Background: Sirolimus (SRL) has been implicated in the causation of post-transplantation anaemia (PTA). It also induces profound red blood cell (RBC) microcytosis, which is poorly understood.
Methods: We conducted a retrospective study of SRL-induced anaemia and microcytosis [mean corpuscular volume (MCV) <80 fl] with specific reference to iron homeostasis in 93 renal transplant patients treated with SRL for at least 3 months.

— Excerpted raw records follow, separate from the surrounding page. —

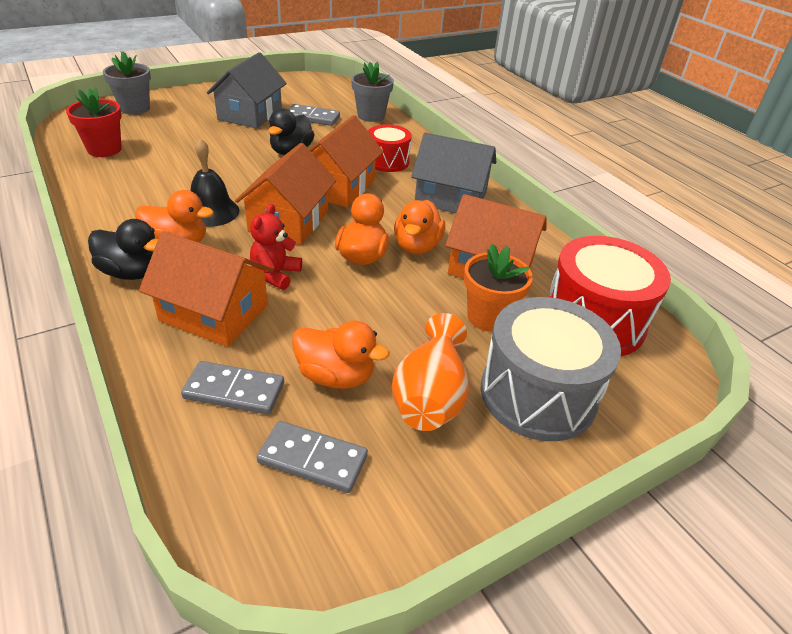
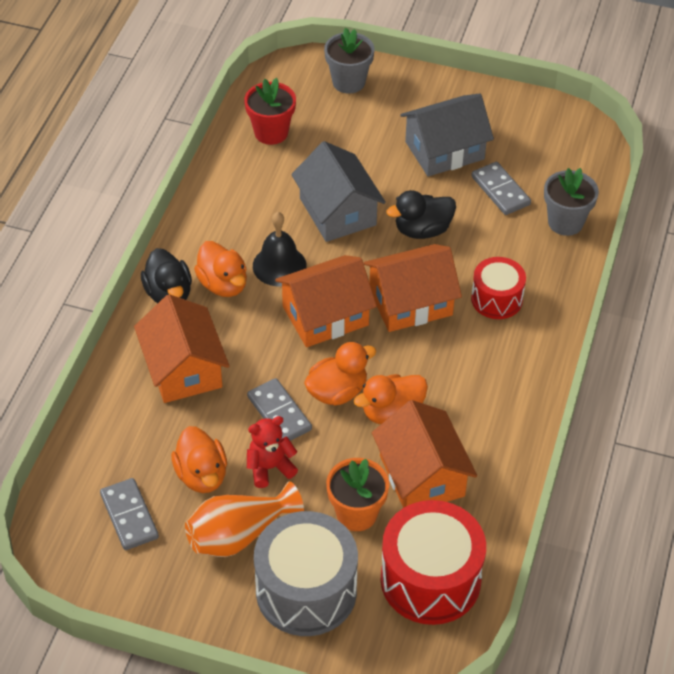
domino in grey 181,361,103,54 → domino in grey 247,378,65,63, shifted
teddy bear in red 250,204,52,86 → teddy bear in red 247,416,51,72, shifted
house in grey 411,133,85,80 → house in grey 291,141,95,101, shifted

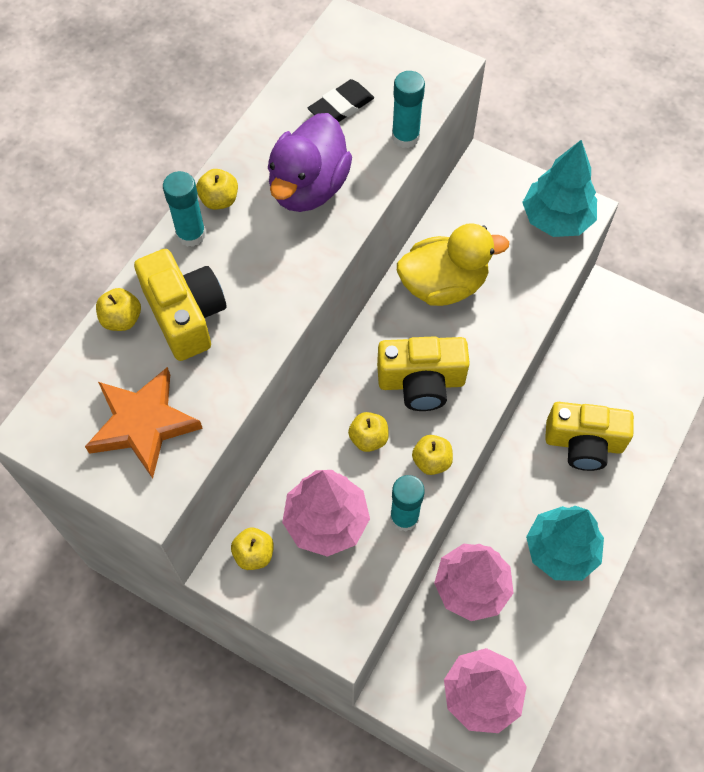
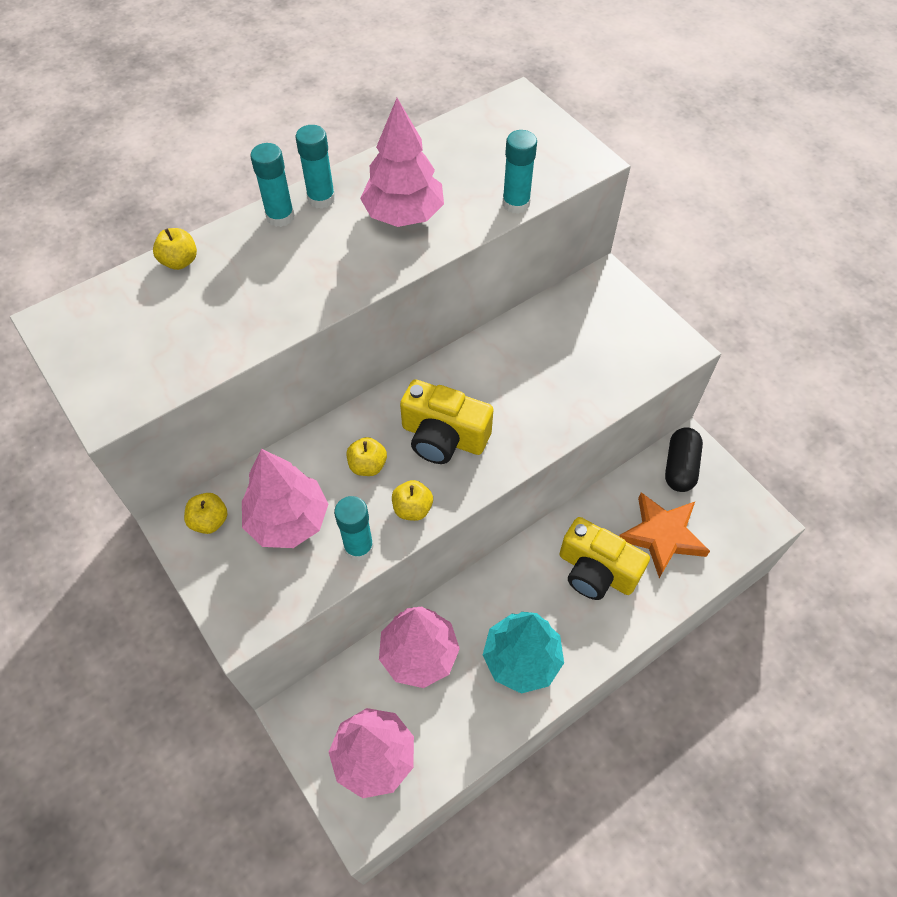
apple in yellow 196,169,42,41 → glue stick in turquoise 296,125,39,84
duck in purple 268,113,84,99 → tree in pink 360,98,84,129
star in orange 85,367,118,112 → star in orange 619,492,91,86, shifted
- → capsule in black 665,427,38,65
camera in yellow 134,249,92,112 → -
eraser in black 307,79,67,43 → -
duck in yellow 397,223,112,83 → -
tree in turquoise 522,140,75,97 → -

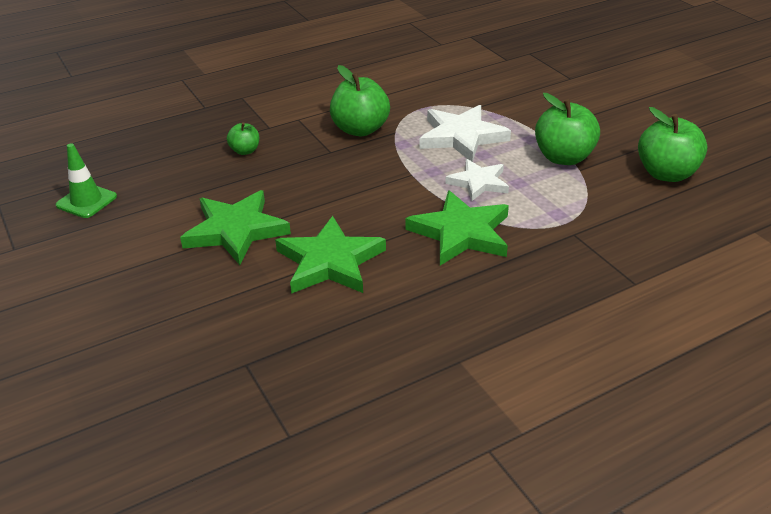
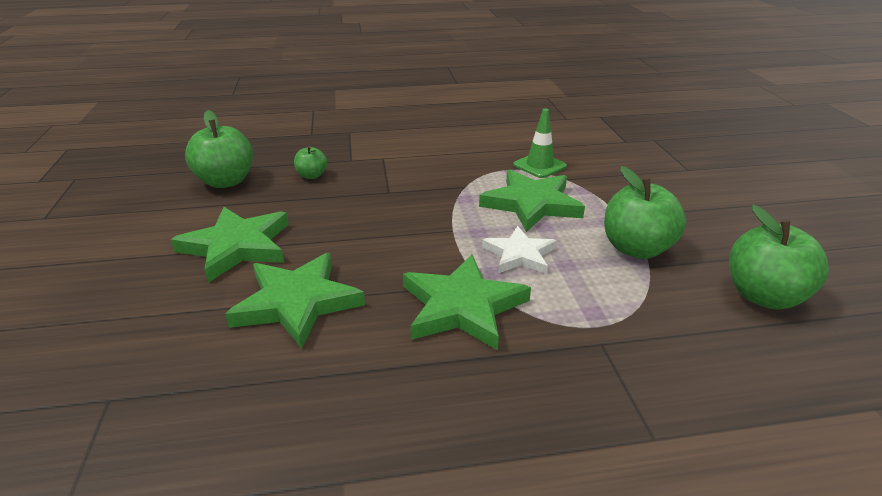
apple in green 330,65,60,71 → apple in green 185,110,68,78, shifted
star in white 419,105,92,57 → star in green 479,169,106,63
traffic cone in green 55,143,62,75 → traffic cone in green 513,109,54,69, shifted

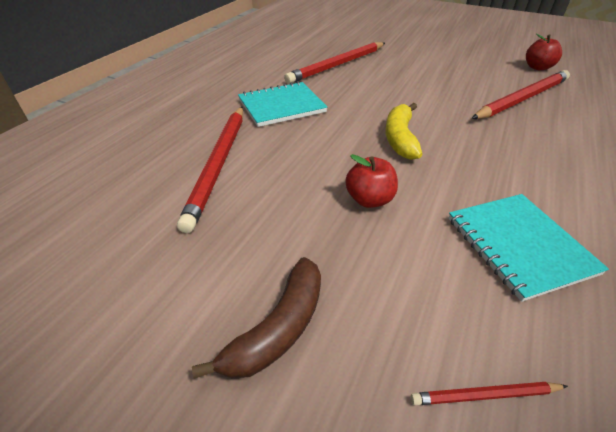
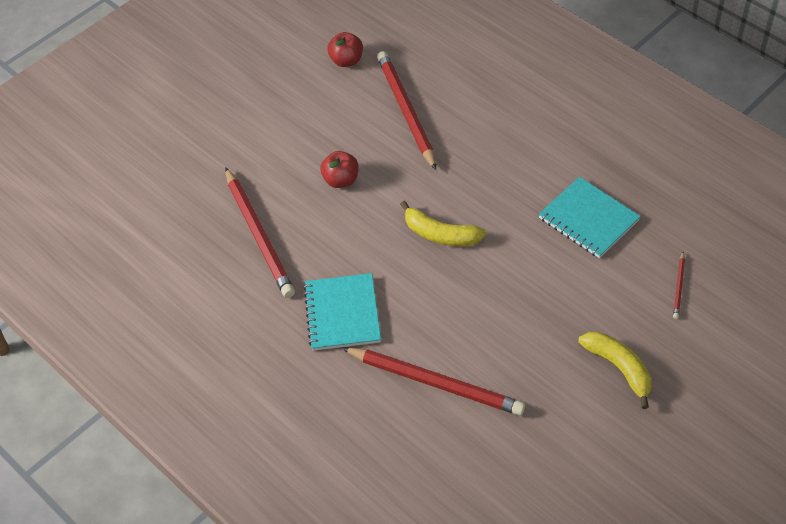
apple in red 345,154,53,54 → apple in red 320,151,39,37, shifted
notebook in turquoise 448,194,161,108 → notebook in turquoise 539,177,102,81, 45 degrees clockwise
banana in brown 192,257,129,122 → banana in yellow 578,332,74,77

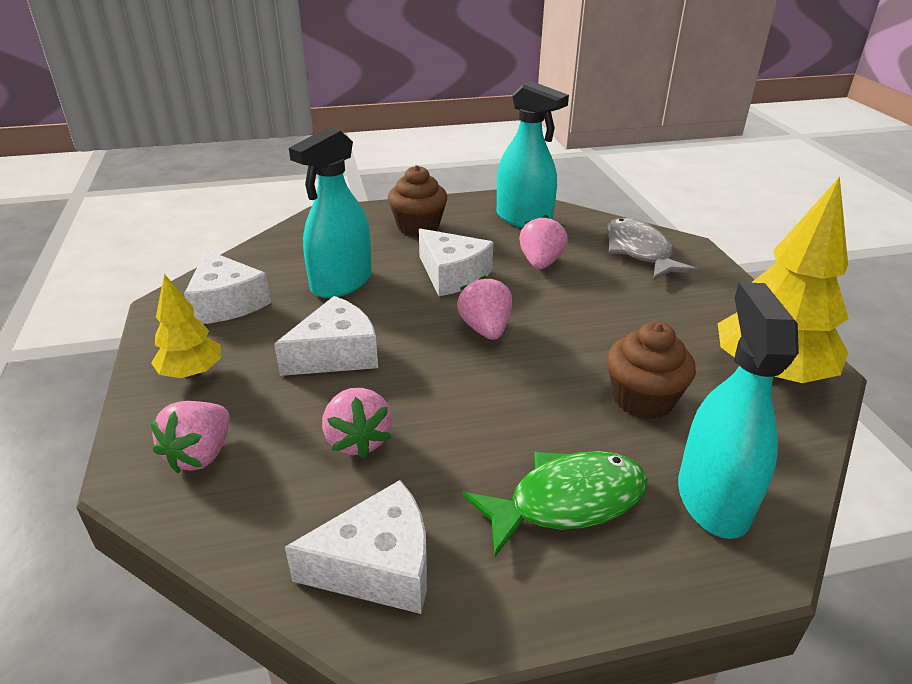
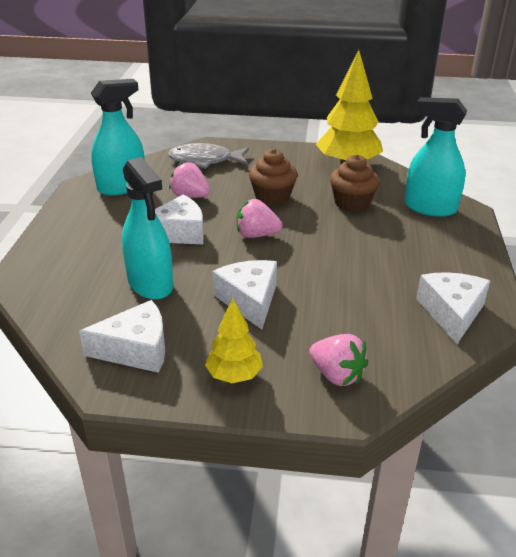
cupcake in brown 388,165,59,71 → cupcake in brown 249,149,48,57, shifted
strawberry in pink 322,388,70,71 → -
fish in green 462,451,186,106 → -

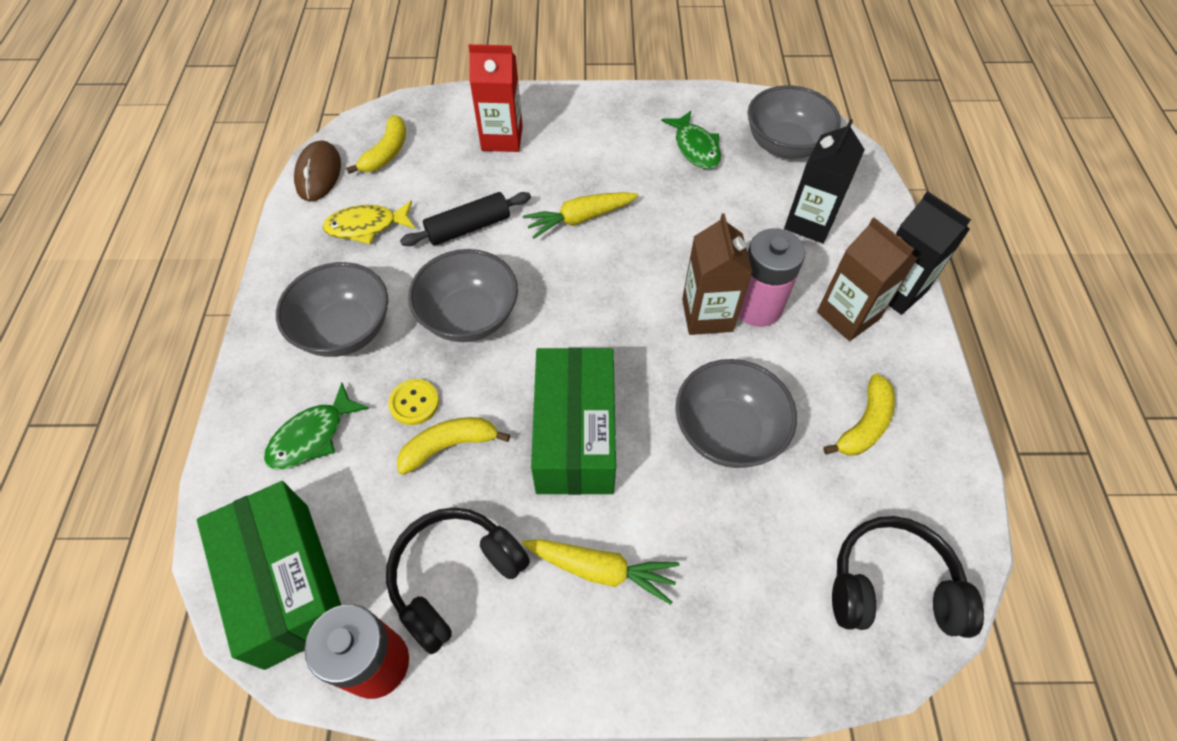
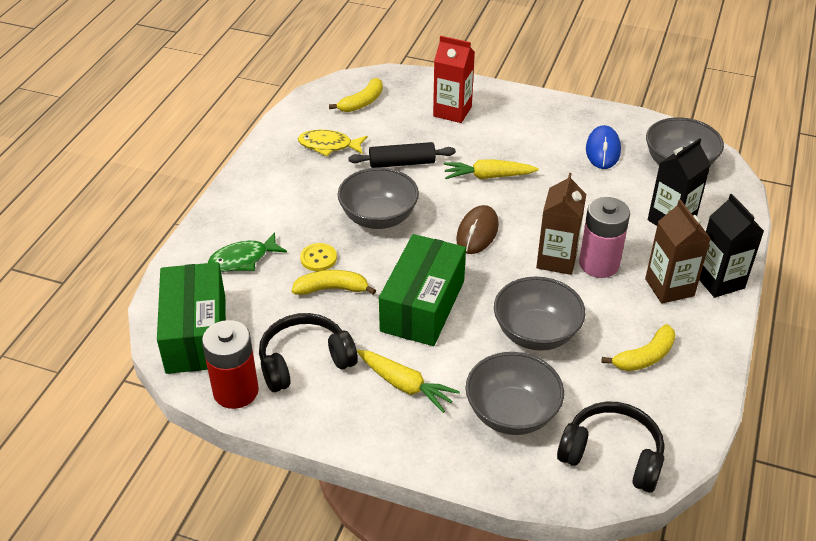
mouse in brown 294,140,47,61 → mouse in brown 456,205,43,49, shifted
bowl in grey 276,262,112,95 → bowl in grey 466,352,98,83, shifted
fish in green 661,111,60,58 → mouse in blue 586,125,35,44

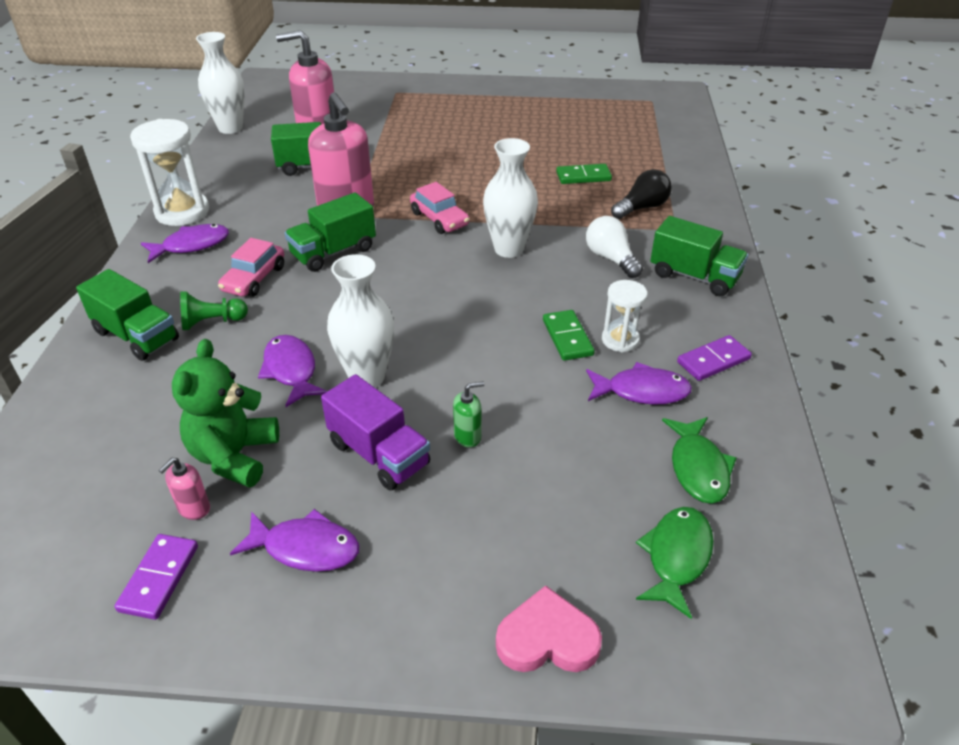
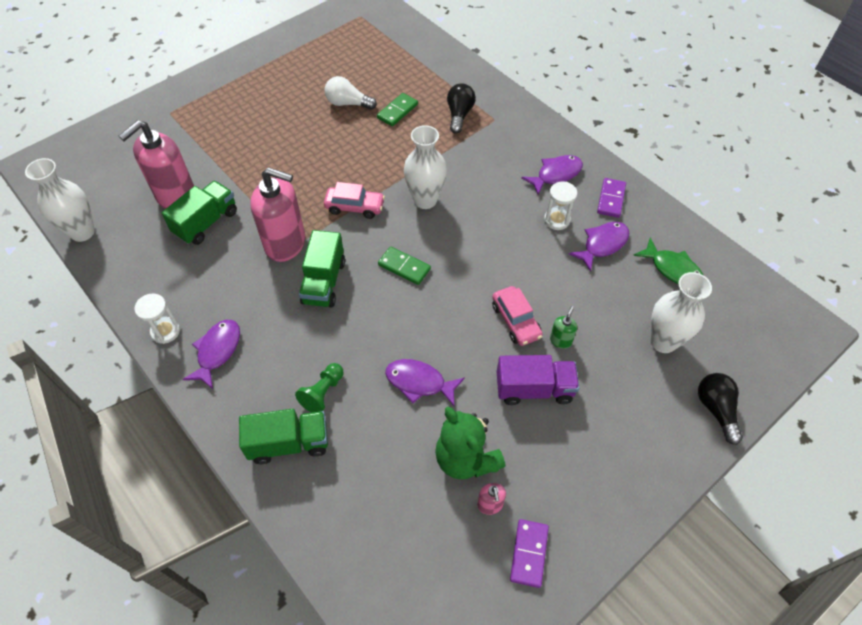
hourglass in white 130,119,79,107 → hourglass in white 134,293,46,51, x0.58
light bulb in white 586,216,57,62 → light bulb in white 325,76,52,34, shifted
domino in green 543,310,52,51 → domino in green 378,246,53,39, shifted
car in pink 218,238,66,59 → car in pink 492,286,51,60, shifted
domino in purple 115,534,83,86 → domino in purple 510,519,39,69, 45 degrees clockwise
fish in purple 230,509,130,63 → fish in purple 521,155,62,40, shifted
vase in white 327,254,67,134 → vase in white 651,272,61,81, shifted
heart in pink 496,585,106,87 → light bulb in black 698,373,45,72
fish in green 636,507,78,112 → -
truck in green 650,216,98,80 → -

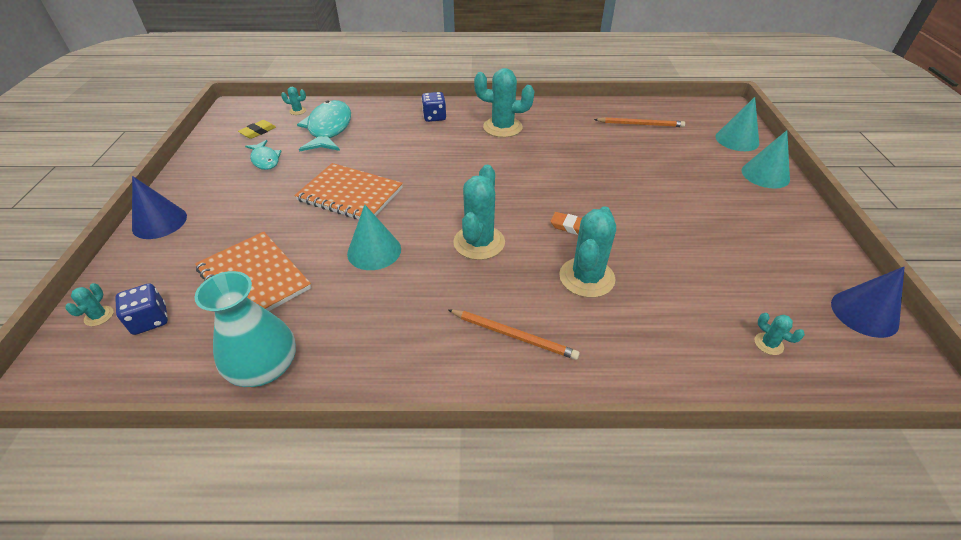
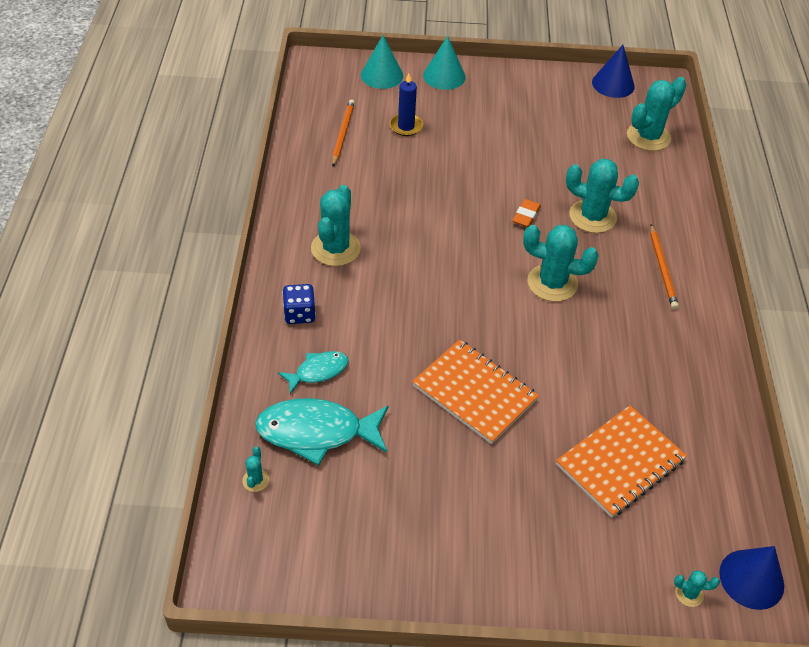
fish in turquoise 245,140,37,30 → fish in turquoise 278,351,71,43, shifted
- → candle in blue 389,73,34,63
notebook in orange 294,163,109,56 → notebook in orange 412,339,127,105, 75 degrees counterclockwise
cactus in turquoise 754,313,51,42 → cactus in turquoise 627,77,59,74, x2.25
pencil in orange 449,310,131,50 → pencil in orange 650,225,29,84, 150 degrees clockwise
cone in blue 132,176,55,63 → cone in blue 719,546,65,64, shifted
dice in blue 115,283,53,52 → -
vase in turquoise 194,271,102,116 → -
eraser in yellow 238,120,38,19 → -
cone in turquoise 347,205,54,65 → -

Results: While mean haemoglobin (Hb) and use of erythropoiesis-stimulating agents increased on SRL, RBC MCV underwent a significant decline throughout the whole study period of 24 months (P < 0.001) with the percentage of microcytosis rising from 2.2% at the start of SRL therapy to 40.7% after 24 months of therapy. An association between dMCV (MCV change on SRL) and SRL levels was shown at 3, 6, 12 and 24 months post-SRL (P = 0.015, P = 0.037, P = 0.002 and P = 0.001, respectively). Intravenous (IV) iron administration was an independent predictor of dMCV at 12 and 24 months on SRL (P = 0.031 and P = 0.048, respectively). All patients who, after starting SRL and seeing a fall in MCV, then went on to receive IV iron therapy, showed a marked increase in MCV; this did not happen to patients given oral iron therapy.
Conclusions: SRL is associated with mild anaemia, but marked RBC microcytosis-these phenomena are correlated with SRL levels and the use of IV iron. Functional iron deficiency and impaired gastrointestinal absorption of iron seem likely explanations.